Aufgabe 1: Gib bitte den Abschnitt des Textauszugs von „Gerüchteweise hätten die“ bis einschließlich „Behörde selten dazu.“ wieder und tausche dabei „Brüsseler“ gegen „europäische“ aus.

Gerüchteweise hätten die Türken den Deal mit der EU auch ohne das Geld für die Flüchtlingshilfe geschlossen. Doch Deutschland soll vorgeprescht sein und das Angebot vorgelegt haben. Zu drei Milliarden Euro "Nein" zu sagen, fällt dann schwer. Es war denn auch Berlin, woher der größte Druck kam, das Abkommen fertigzubringen. Mitten in der Flüchtlingskrise schien die Türkei ein unerlässlicher Partner bei der Sicherung der Grenzen zu Griechenland zu sein. Für die EU-Kommission ist diese These zumindest durch eine Zahl bestätigt: 97. Um so viel Prozent seien die Ankünfte in der EU über die Ägäis gesunken. Dass dies auch auf das Schließen der Balkan-Route zurückzuführen ist, sagt die Brüsseler Behörde selten dazu.

Die Sorge vor einer Wiederholung der Ereignisse von 2015 scheint aber weiterhin so groß zu sein, dass die Türkei noch immer als Bollwerk gegen Migration gesehen wird. Daher sollen dorthin nun weitere drei Milliarden Euro fließen. Wie zuvor sollen die Mittel für die Unterstützung von Flüchtlingen - vor allem aus Syrien - zur Verfügung gestellt werden.

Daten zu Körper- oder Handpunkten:
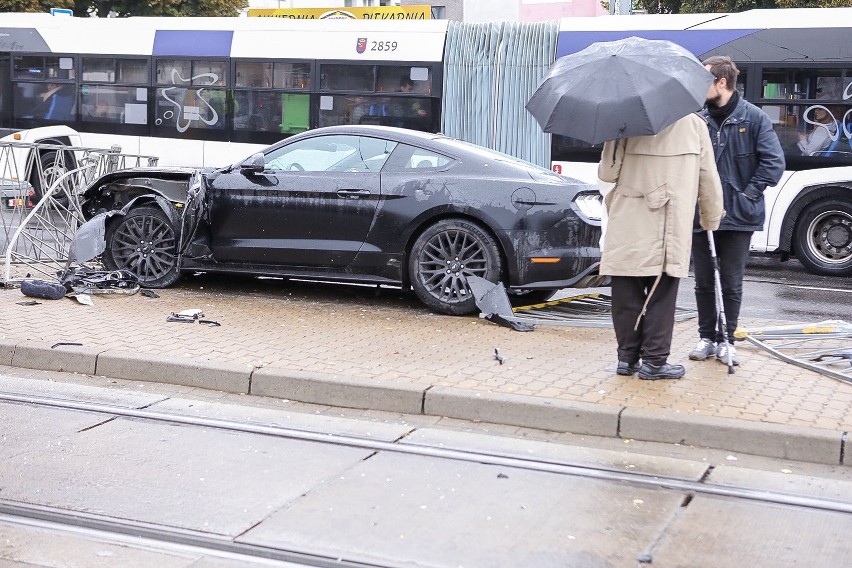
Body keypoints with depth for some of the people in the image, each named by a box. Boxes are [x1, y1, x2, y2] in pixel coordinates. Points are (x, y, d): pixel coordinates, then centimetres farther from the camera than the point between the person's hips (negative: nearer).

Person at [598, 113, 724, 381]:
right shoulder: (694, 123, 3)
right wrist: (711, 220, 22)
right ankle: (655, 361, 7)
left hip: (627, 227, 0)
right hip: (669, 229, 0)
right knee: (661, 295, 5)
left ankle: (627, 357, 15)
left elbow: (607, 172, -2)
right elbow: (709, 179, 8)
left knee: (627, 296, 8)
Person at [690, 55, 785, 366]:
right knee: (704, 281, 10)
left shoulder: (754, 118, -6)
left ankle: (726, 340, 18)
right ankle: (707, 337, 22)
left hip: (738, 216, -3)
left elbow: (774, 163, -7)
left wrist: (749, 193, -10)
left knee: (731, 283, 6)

Aufgabe 2: Übertrage die Einträge von der Zeile mit „left ankle: (627, 357, 15)“ bis einschließlich zum Ende der Einträge in eine Markdown-Tabelle mit den Spalten „Nr“ und „Inhalt“. Leerzeilen lässt du weg.

Deine Lösung 1:
Gerüchteweise hätten die Türken den Deal mit der EU auch ohne das Geld für die Flüchtlingshilfe geschlossen. Doch Deutschland soll vorgeprescht sein und das Angebot vorgelegt haben. Zu drei Milliarden Euro "Nein" zu sagen, fällt dann schwer. Es war denn auch Berlin, woher der größte Druck kam, das Abkommen fertigzubringen. Mitten in der Flüchtlingskrise schien die Türkei ein unerlässlicher Partner bei der Sicherung der Grenzen zu Griechenland zu sein. Für die EU-Kommission ist diese These zumindest durch eine Zahl bestätigt: 97. Um so viel Prozent seien die Ankünfte in der EU über die Ägäis gesunken. Dass dies auch auf das Schließen der Balkan-Route zurückzuführen ist, sagt die europäische Behörde selten dazu.

Deine Lösung 2:
| Nr | Inhalt |
|---|---|
| 1 | left ankle: (627, 357, 15) |
| 2 | left elbow: (607, 172, -2) |
| 3 | right elbow: (709, 179, 8) |
| 4 | left knee: (627, 296, 8) |
| 5 | Person at [690, 55, 785, 366]: |
| 6 | right knee: (704, 281, 10) |
| 7 | left shoulder: (754, 118, -6) |
| 8 | left ankle: (726, 340, 18) |
| 9 | right ankle: (707, 337, 22) |
| 10 | left hip: (738, 216, -3) |
| 11 | left elbow: (774, 163, -7) |
| 12 | left wrist: (749, 193, -10) |
| 13 | left knee: (731, 283, 6) |